En concreto, cada región tiene sus propios estilos y comportamientos musicales. Todo esto termina teniendo algún tipo de impacto (ya sea dentro de la propia región del país en su conjunto), y todos los registros históricos a lo largo del tiempo pueden probarlo fácilmente. Evidentemente, el panorama musical ya no es el mismo, pero hay una esencia histórica y tradicional que se ha ido contagiando a lo largo de los años, marcando la historia de una sociedad.
No hay lugar en este texto para comparaciones artísticas sobre la calidad (porque esto puede verse como algo “relativo” si se dejan de lado aspectos considerados como “técnicos”), pero lo cierto es que Brasil es un “granero musical” del más alto nível de calidad. Particularmente, no creo que esta generación actual de músicos esté a la altura de la calidad musical que tenemos (pero eso está en el pasado), pero es un reflejo de lo que la sociedad actual define como éxito.

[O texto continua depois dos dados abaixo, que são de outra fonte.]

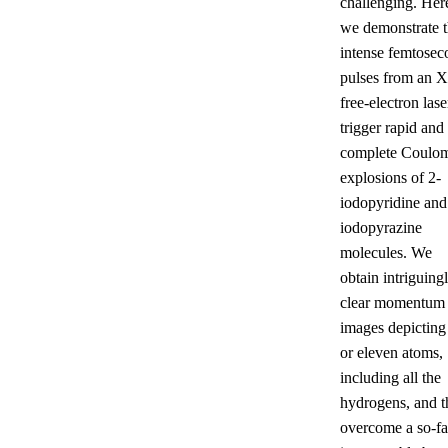
challenging. Her
we demonstrate t
intense femtosec
pulses from an X
free-electron lase
trigger rapid and
complete Coulo
explosions of 2-
iodopyridine and
iodopyrazine
molecules. We
obtain intriguing
clear momentum
images depicting
or eleven atoms,
including all the
hydrogens, and t
overcome a so-fa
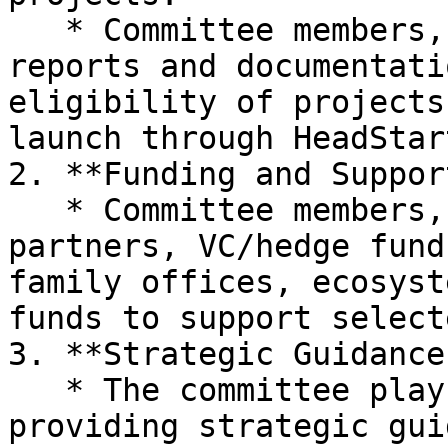
   * Committee members, with access to in-depth 
reports and documentati
eligibility of projects
launch through HeadStart
2. **Funding and Support
   * Committee members, comprising ecosystem 
partners, VC/hedge fund
family offices, ecosyst
funds to support select
3. **Strategic Guidance:
   * The committee plays an active role in 
providing strategic gui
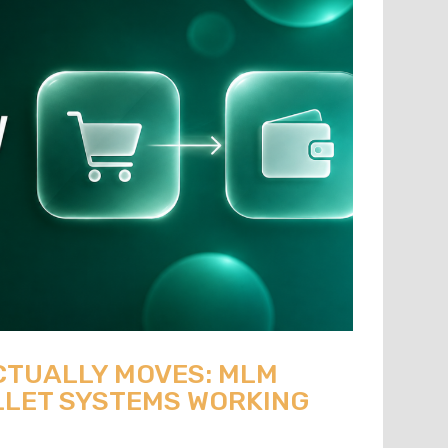
CTUALLY MOVES: MLM
LET SYSTEMS WORKING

De una forma u otra somos un país extremadamente musical y eso nos marca. No hay manera de pensar en Brasil y no pensar en la música, especialmente cuando suceden acontecimientos de gran magnitud. Ya sean la puerta a la alimentación del capitalismo depredador (representado por las productoras y la televisión, por ejemplo) o sus infinitas oportunidades de transformación social, todo se alimenta de una música que hace eco de nuestra identidad.

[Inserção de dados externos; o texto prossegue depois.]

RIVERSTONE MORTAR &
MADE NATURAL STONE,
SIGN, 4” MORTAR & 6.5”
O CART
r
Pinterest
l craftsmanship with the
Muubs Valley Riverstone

Brasil, um país que respira (e exala) música.
Em solo brasileiro, a cultura musical é algo extremamente forte. Não apenas pelas suas próprias sonoridades que são muito características (a ponto de criar e estabelecer uma identidade própria perante aos outros tipos de músicas pelo restante do mundo), mas também pelo seu aspecto sócio-político-cultural que acaba afetando (direta ou indiretamente em contexto mais gerais) à vida das pessoas através de diferentes tipos de sociedade ao longo de todas essas décadas.

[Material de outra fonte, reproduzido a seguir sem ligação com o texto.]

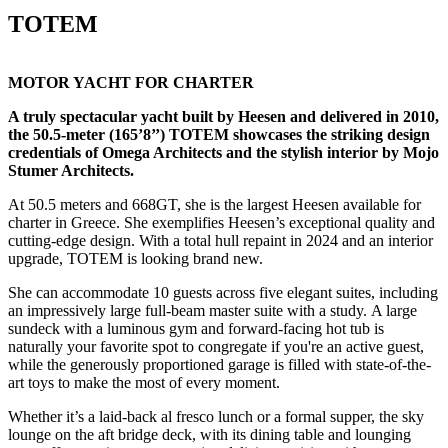
TOTEM
MOTOR YACHT FOR CHARTER
A truly spectacular yacht built by Heesen and delivered in 2010,
the 50.5-meter (165’8’’) TOTEM showcases the striking design
credentials of Omega Architects and the stylish interior by Mojo
Stumer Architects.
At 50.5 meters and 668GT, she is the largest Heesen available for
charter in Greece. She exemplifies Heesen’s exceptional quality and
cutting-edge design. With a total hull repaint in 2024 and an interior
upgrade, TOTEM is looking brand new.
She can accommodate 10 guests across five elegant suites, including
an impressively large full-beam master suite with a study. A large
sundeck with a luminous gym and forward-facing hot tub is
naturally your favorite spot to congregate if you're an active guest,
while the generously proportioned garage is filled with state-of-the-
art toys to make the most of every moment.
Whether it’s a laid-back al fresco lunch or a formal supper, the sky
lounge on the aft bridge deck, with its dining table and lounging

Pensar em uma integração proposta pelo cenário musical aqui no Brasil é pensar, por exemplo, no Samba em meio ao Carnaval (que é uma febre em praticamente todo o país), ou no Forró em meio as festas de São João (as famosas festas juninas que são uma característica tradicionalmente nordestina). Estes são apenas dois exemplos, mas que conseguem dizer claramente o que eu estou querendo dizer: o Brasil é marcado pela música em praticamente tudo o que imaginar.
Especificamente falando, cada região tem seus próprios estilos e comportamentos musicais. Tudo isso acaba trazendo algum tipo de impacto (seja dentro da própria região do próprio país como um todo), e todos os registros históricos ao longo do tempo podem facilmente comprovar isso. Obviamente que o cenário musical já não é mais o mesmo, mas há uma essência histórica e tradicional que vai sendo espalhada ao longo dos anos, marcando a história de uma sociedade.
Não cabe nesse texto comparações artísticas sobre qualidade (até porque isso pode ser encarado como algo “relativo” se forem deixado de lados os aspectos considerados como “técnicos”), mas o fato é que o Brasil é um “celeiro musical” de altíssima qualidade. Particularmente falando, eu não acho que essa geração de músicos atuais faz jus a qualidade musical que nós temos (mas que está lá no passado), mas é um reflexo do que a sociedade atual define como sucesso.
De uma forma ou de outra, nós somos um país extremamente musical e somos marcados por isso. Não há como pensar no Brasil e não pensar sobre música, especialmente quando eventos de grandes magnitudes acontecem. Sejam eles a porta para alimentar o capitalismo predatório (representados pelas produtoras e pela televisão, por exemplo) ou pelas suas infindáveis oportunidades de transformações sociais, tudo é alimentado pela música que ecoa à nossa identidade.